** Passage follows **
Bahia de Kino is on the Sea of Cortez about 100 km (62 mi) from Hermosillo in the state of Sonora, Mexico. The tourist economy booms during the summer when residents of Hermosillo flock to the beaches to escape the extreme desert temperatures inland.
There are two distinct towns here. Old Kino (Kino Viejo) is a fishing village. While it has a few motels and at least one RV park, it is not where most tourists stay or play. The new village (Kino Nuevo) is a strip of (wonderful) beach about a mile further down the highway. Here the beach is lined with villas and low-rise condos. The winter tourists are gringos and summer tourists Mexicans from Hermosillo. The new part of town is very comfortable for gringos and very safe. The old part has good old-style simple restaurants and basic shopping. No supermarkets or Walmarts here!
About 6,000 people live in Bahia de Kino (2010). The economy is based primary on fishing and associated services. During the winter a small but vibrant population of Americans and Canadians - mostly retired - live in RVs and modest homes in Kino Nuevo and Kino Viejo.
** End of Passage **
*What this exercise asks*:
(1) List every number written in numerals in the Bahia de Kino passage.
(2) Write out the part of the Bahia de Kino passage from "Bahia de Kino is" up to and including "or Walmarts here!".
** Data to examine follows **
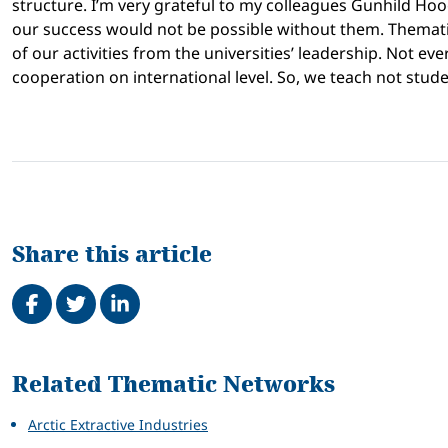
structure. I’m very grateful to my colleagues Gunhild Hoo
our success would not be possible without them. Themati
of our activities from the universities’ leadership. Not e
cooperation on international level. So, we teach not stu
Share this article
Share on Facebook
Tweet
Share on LinkedIn
Related
Related Thematic Networks
Arctic Extractive Industries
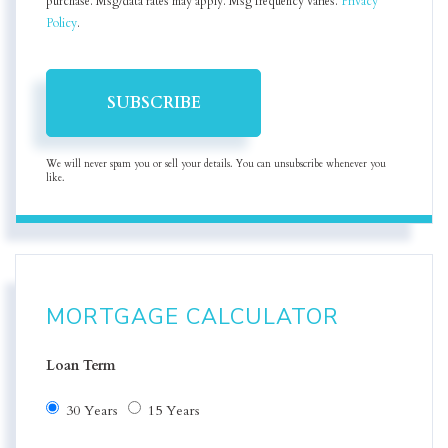
purchase. Msg/data rates may apply. Msg frequency varies.
Privacy
Policy
.
SUBSCRIBE
We will never spam you or sell your details. You can unsubscribe whenever you
like.
MORTGAGE CALCULATOR
Loan Term
30 Years
15 Years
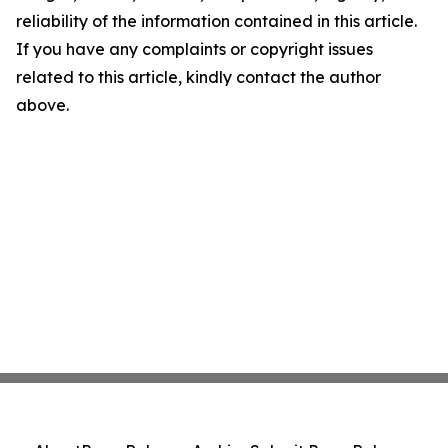
reliability of the information contained in this article.
If you have any complaints or copyright issues
related to this article, kindly contact the author
above.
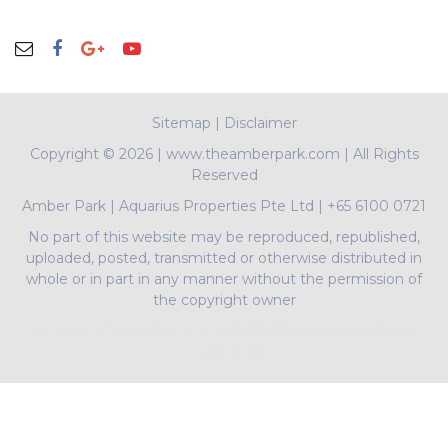
Sitemap
|
Disclaimer
Copyright ©
2026 | www.theamberpark.com | All Rights
Reserved
Amber Park
|
Aquarius Properties Pte Ltd
|
+65 6100 0721
No part of this website may be reproduced, republished,
uploaded, posted, transmitted or otherwise distributed in
whole or in part in any manner without the permission of
the copyright owner
PropNex Realty Pte Ltd | L3008022J | Bertram Tian |
R009497A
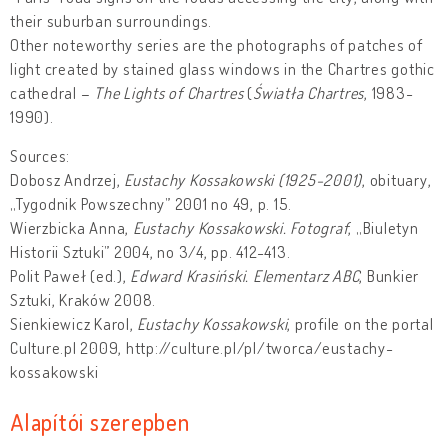
their suburban surroundings.
Other noteworthy series are the photographs of patches of
light created by stained glass windows in the Chartres gothic
cathedral –
The Lights of Chartres
(
Światła Chartres
, 1983-
1990).
Sources:
Dobosz Andrzej,
Eustachy Kossakowski (1925-2001)
, obituary,
„Tygodnik Powszechny” 2001 no 49, p. 15.
Wierzbicka Anna,
Eustachy Kossakowski. Fotograf
, „Biuletyn
Historii Sztuki” 2004, no 3/4, pp. 412-413.
Polit Paweł (ed.),
Edward Krasiński. Elementarz ABC
, Bunkier
Sztuki, Kraków 2008.
Sienkiewicz Karol,
Eustachy Kossakowski
, profile on the portal
Culture.pl 2009, http://culture.pl/pl/tworca/eustachy-
kossakowski
Alapítói szerepben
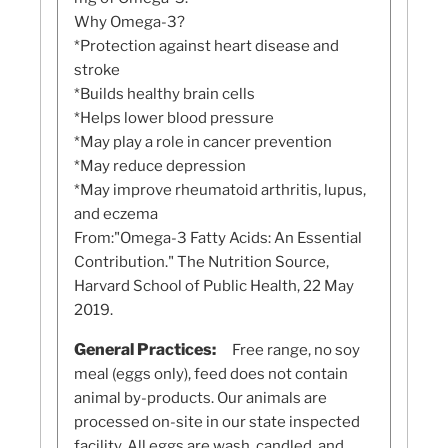
Why Omega-3?
*Protection against heart disease and
stroke
*Builds healthy brain cells
*Helps lower blood pressure
*May play a role in cancer prevention
*May reduce depression
*May improve rheumatoid arthritis, lupus,
and eczema
From:"Omega-3 Fatty Acids: An Essential
Contribution." The Nutrition Source,
Harvard School of Public Health, 22 May
2019.
General Practices:
Free range, no soy
meal (eggs only), feed does not contain
animal by-products. Our animals are
processed on-site in our state inspected
facility. All eggs are wash, candled, and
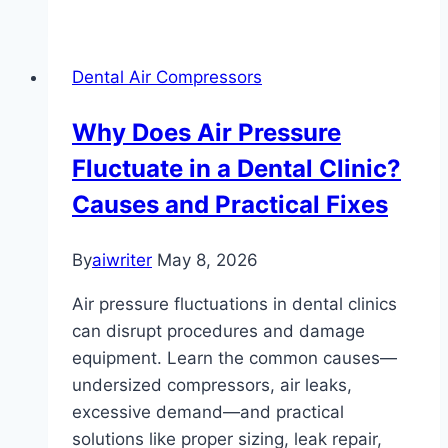
Dental Air Compressors
Why Does Air Pressure
Fluctuate in a Dental Clinic?
Causes and Practical Fixes
By
aiwriter
May 8, 2026
Air pressure fluctuations in dental clinics
can disrupt procedures and damage
equipment. Learn the common causes—
undersized compressors, air leaks,
excessive demand—and practical
solutions like proper sizing, leak repair,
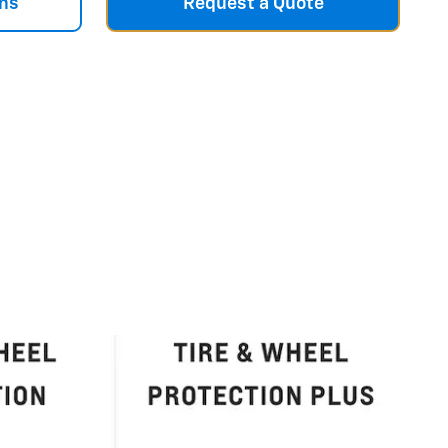
ns
Request a Quote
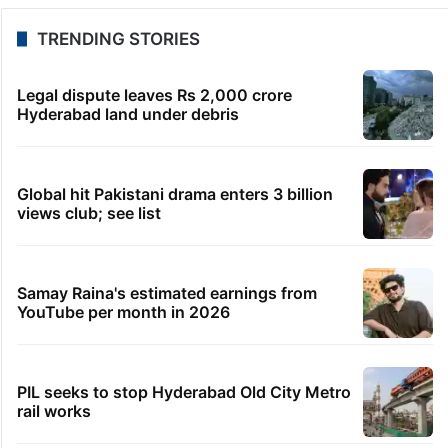
TRENDING STORIES
Legal dispute leaves Rs 2,000 crore
Hyderabad land under debris
Global hit Pakistani drama enters 3 billion
views club; see list
Samay Raina's estimated earnings from
YouTube per month in 2026
PIL seeks to stop Hyderabad Old City Metro
rail works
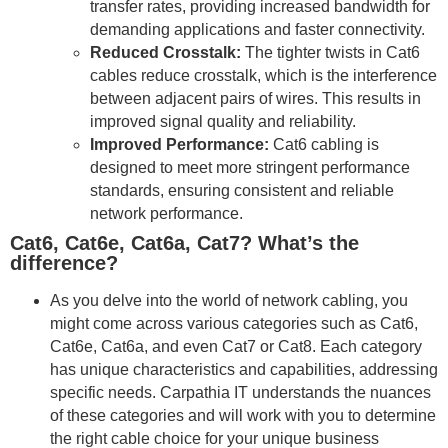
transfer rates, providing increased bandwidth for
demanding applications and faster connectivity.
Reduced Crosstalk:
The tighter twists in Cat6
cables reduce crosstalk, which is the interference
between adjacent pairs of wires. This results in
improved signal quality and reliability.
Improved Performance:
Cat6 cabling is
designed to meet more stringent performance
standards, ensuring consistent and reliable
network performance.
Cat6, Cat6e, Cat6a, Cat7? What’s the
difference?
As you delve into the world of network cabling, you
might come across various categories such as Cat6,
Cat6e, Cat6a, and even Cat7 or Cat8. Each category
has unique characteristics and capabilities, addressing
specific needs. Carpathia IT understands the nuances
of these categories and will work with you to determine
the right cable choice for your unique business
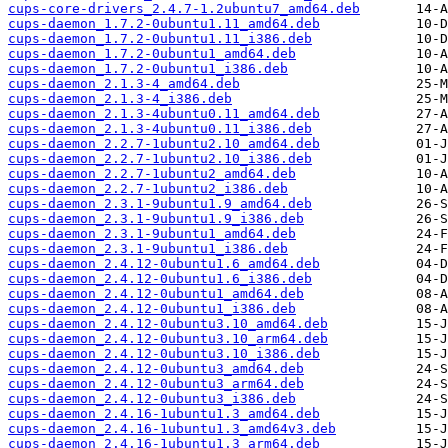
cups-core-drivers_2.4.7-1.2ubuntu7_amd64.deb
cups-daemon_1.7.2-0ubuntu1.11_amd64.deb
cups-daemon_1.7.2-0ubuntu1.11_i386.deb
cups-daemon_1.7.2-0ubuntu1_amd64.deb
cups-daemon_1.7.2-0ubuntu1_i386.deb
cups-daemon_2.1.3-4_amd64.deb
cups-daemon_2.1.3-4_i386.deb
cups-daemon_2.1.3-4ubuntu0.11_amd64.deb
cups-daemon_2.1.3-4ubuntu0.11_i386.deb
cups-daemon_2.2.7-1ubuntu2.10_amd64.deb
cups-daemon_2.2.7-1ubuntu2.10_i386.deb
cups-daemon_2.2.7-1ubuntu2_amd64.deb
cups-daemon_2.2.7-1ubuntu2_i386.deb
cups-daemon_2.3.1-9ubuntu1.9_amd64.deb
cups-daemon_2.3.1-9ubuntu1.9_i386.deb
cups-daemon_2.3.1-9ubuntu1_amd64.deb
cups-daemon_2.3.1-9ubuntu1_i386.deb
cups-daemon_2.4.12-0ubuntu1.6_amd64.deb
cups-daemon_2.4.12-0ubuntu1.6_i386.deb
cups-daemon_2.4.12-0ubuntu1_amd64.deb
cups-daemon_2.4.12-0ubuntu1_i386.deb
cups-daemon_2.4.12-0ubuntu3.10_amd64.deb
cups-daemon_2.4.12-0ubuntu3.10_arm64.deb
cups-daemon_2.4.12-0ubuntu3.10_i386.deb
cups-daemon_2.4.12-0ubuntu3_amd64.deb
cups-daemon_2.4.12-0ubuntu3_arm64.deb
cups-daemon_2.4.12-0ubuntu3_i386.deb
cups-daemon_2.4.16-1ubuntu1.3_amd64.deb
cups-daemon_2.4.16-1ubuntu1.3_amd64v3.deb
cups-daemon_2.4.16-1ubuntu1.3_arm64.deb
** End of Data to examine **
*Solutions for each task*:
(1) 100, 62, 6,000, 2010

(2)
Bahia de Kino is on the Sea of Cortez about 100 km (62 mi) from Hermosillo in the state of Sonora, Mexico. The tourist economy booms during the summer when residents of Hermosillo flock to the beaches to escape the extreme desert temperatures inland.
There are two distinct towns here. Old Kino (Kino Viejo) is a fishing village. While it has a few motels and at least one RV park, it is not where most tourists stay or play. The new village (Kino Nuevo) is a strip of (wonderful) beach about a mile further down the highway. Here the beach is lined with villas and low-rise condos. The winter tourists are gringos and summer tourists Mexicans from Hermosillo. The new part of town is very comfortable for gringos and very safe. The old part has good old-style simple restaurants and basic shopping. No supermarkets or Walmarts here!